8. Il motivo è inammissibile.

Va osservato che questa Corte ha più volte affermato che la revoca dell’ammissione al patrocinio a spese dello Stato, adottata con la sentenza che definisce il giudizio di appello, anzichè con separato decreto, come previsto dal D.P.R. n. 115 del 2002, art. 136, non comporta mutamenti nel regime impugnatorio, che resta quello, ordinario e generale, dell’opposizione ex art. 170 della stesso D.P.R.. Si deve quindi escludere che la pronuncia sulla revoca, in quanto adottata con sentenza, sia, per ciò solo, impugnabile immediatamente con il ricorso per cassazione, rimedio previsto solo per l’ipotesi contemplata dall’art. 113 del D.P.R. citato (Cass. 29288/2017; coni. Cass. n. 30282018 e n. 32028/2018).

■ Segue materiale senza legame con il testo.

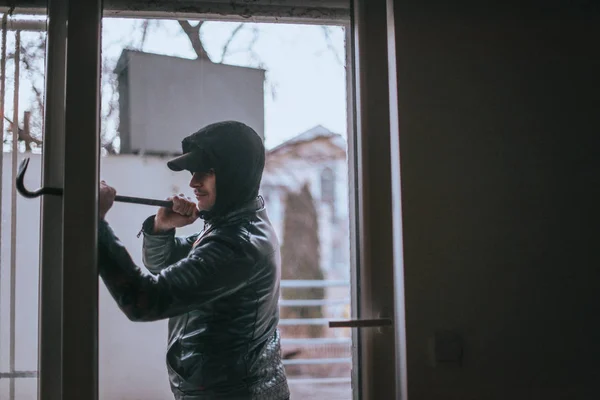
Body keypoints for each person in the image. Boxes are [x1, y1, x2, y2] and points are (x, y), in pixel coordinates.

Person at [97, 120, 290, 400]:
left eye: (206, 172)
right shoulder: (235, 225)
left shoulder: (237, 245)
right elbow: (163, 264)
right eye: (193, 171)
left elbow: (144, 301)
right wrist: (162, 228)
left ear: (234, 175)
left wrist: (96, 225)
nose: (193, 182)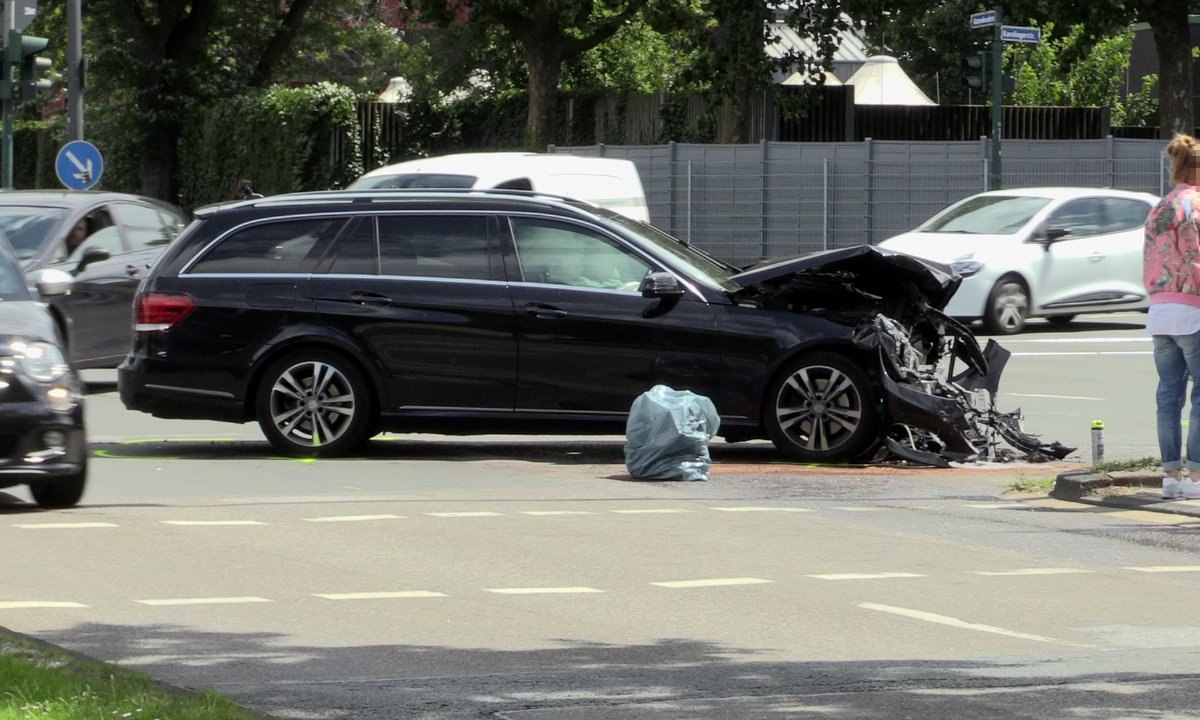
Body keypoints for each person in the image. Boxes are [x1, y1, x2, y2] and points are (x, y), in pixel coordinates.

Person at [1144, 133, 1200, 499]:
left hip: (1160, 310)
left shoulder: (1160, 207)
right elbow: (1196, 258)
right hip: (1191, 310)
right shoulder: (1194, 205)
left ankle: (1170, 476)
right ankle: (1196, 477)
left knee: (1168, 395)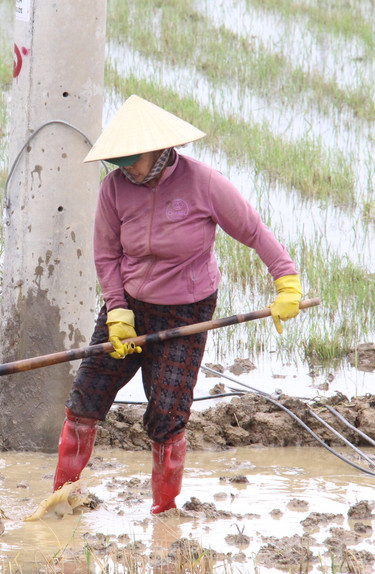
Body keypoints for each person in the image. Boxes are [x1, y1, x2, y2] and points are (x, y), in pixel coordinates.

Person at [52, 95, 302, 514]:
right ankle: (61, 499)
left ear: (159, 149)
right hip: (129, 306)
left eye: (133, 160)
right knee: (86, 397)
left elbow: (254, 231)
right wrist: (118, 311)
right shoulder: (114, 189)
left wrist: (286, 281)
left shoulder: (204, 183)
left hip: (186, 310)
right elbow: (107, 256)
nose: (127, 169)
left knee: (167, 414)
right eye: (119, 162)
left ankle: (164, 513)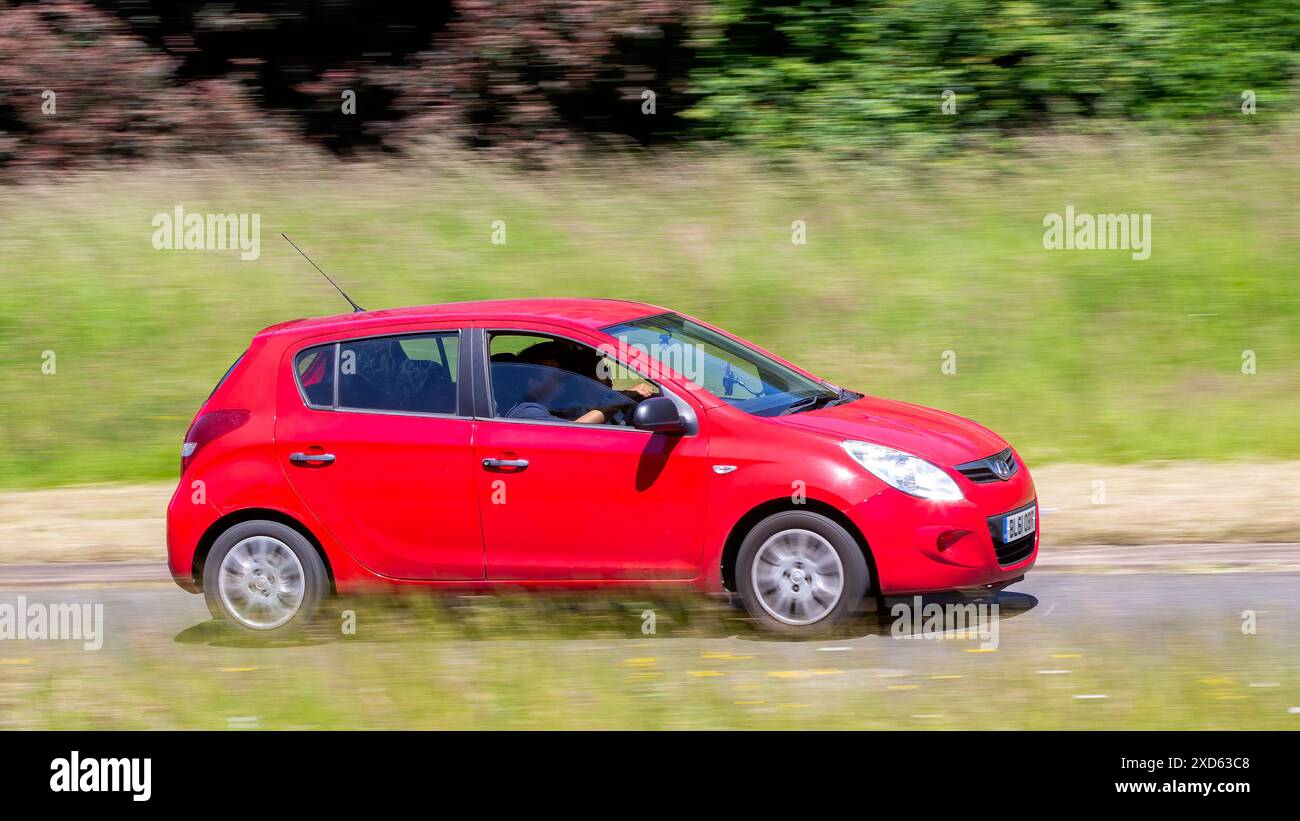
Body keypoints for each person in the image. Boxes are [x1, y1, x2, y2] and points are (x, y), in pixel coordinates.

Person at [504, 340, 654, 423]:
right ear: (533, 382)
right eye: (554, 374)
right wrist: (620, 400)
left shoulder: (567, 404)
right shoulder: (528, 412)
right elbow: (573, 431)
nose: (563, 377)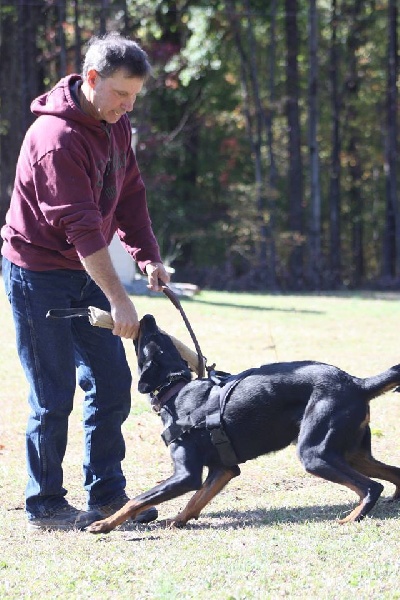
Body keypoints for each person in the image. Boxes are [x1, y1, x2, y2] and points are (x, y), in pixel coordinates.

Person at [1, 32, 170, 532]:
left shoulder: (114, 124)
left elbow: (131, 193)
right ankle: (46, 505)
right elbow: (80, 229)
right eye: (121, 94)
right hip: (39, 275)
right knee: (52, 397)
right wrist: (120, 300)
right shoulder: (54, 140)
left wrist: (148, 257)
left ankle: (108, 496)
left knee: (113, 384)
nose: (128, 105)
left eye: (135, 95)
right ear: (92, 79)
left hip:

Ne consegue che il ricorrente avrebbe dovuto promuovere tempestivamente lo speciale procedimento di opposizione D.P.R. n. 115 del 2002, ex art. 170 e non attendere la proposizione del ricorso per cassazione.

La declaratoria di inammissibilità del ricorso non comporta comunque la condanna del ricorrente al pagamento delle spese processuali, non essendosi il Ministero dell’Interno costituito in giudizio.

P.Q.M.

Dichiara inammissibile il ricorso.

Ai sensi del D.P.R. n. 115 del 2002, art. 13, comma 1 quater, dà atto della sussistenza dei presupposti per il versamento da parte del ricorrente dell’ulteriore importo a titolo di contributo unificato pari a quello, se dovuto, del ricorso principale, a norma dello stesso art. 13, comma 1 bis.

Così deciso in Roma, il 25 novembre 2019.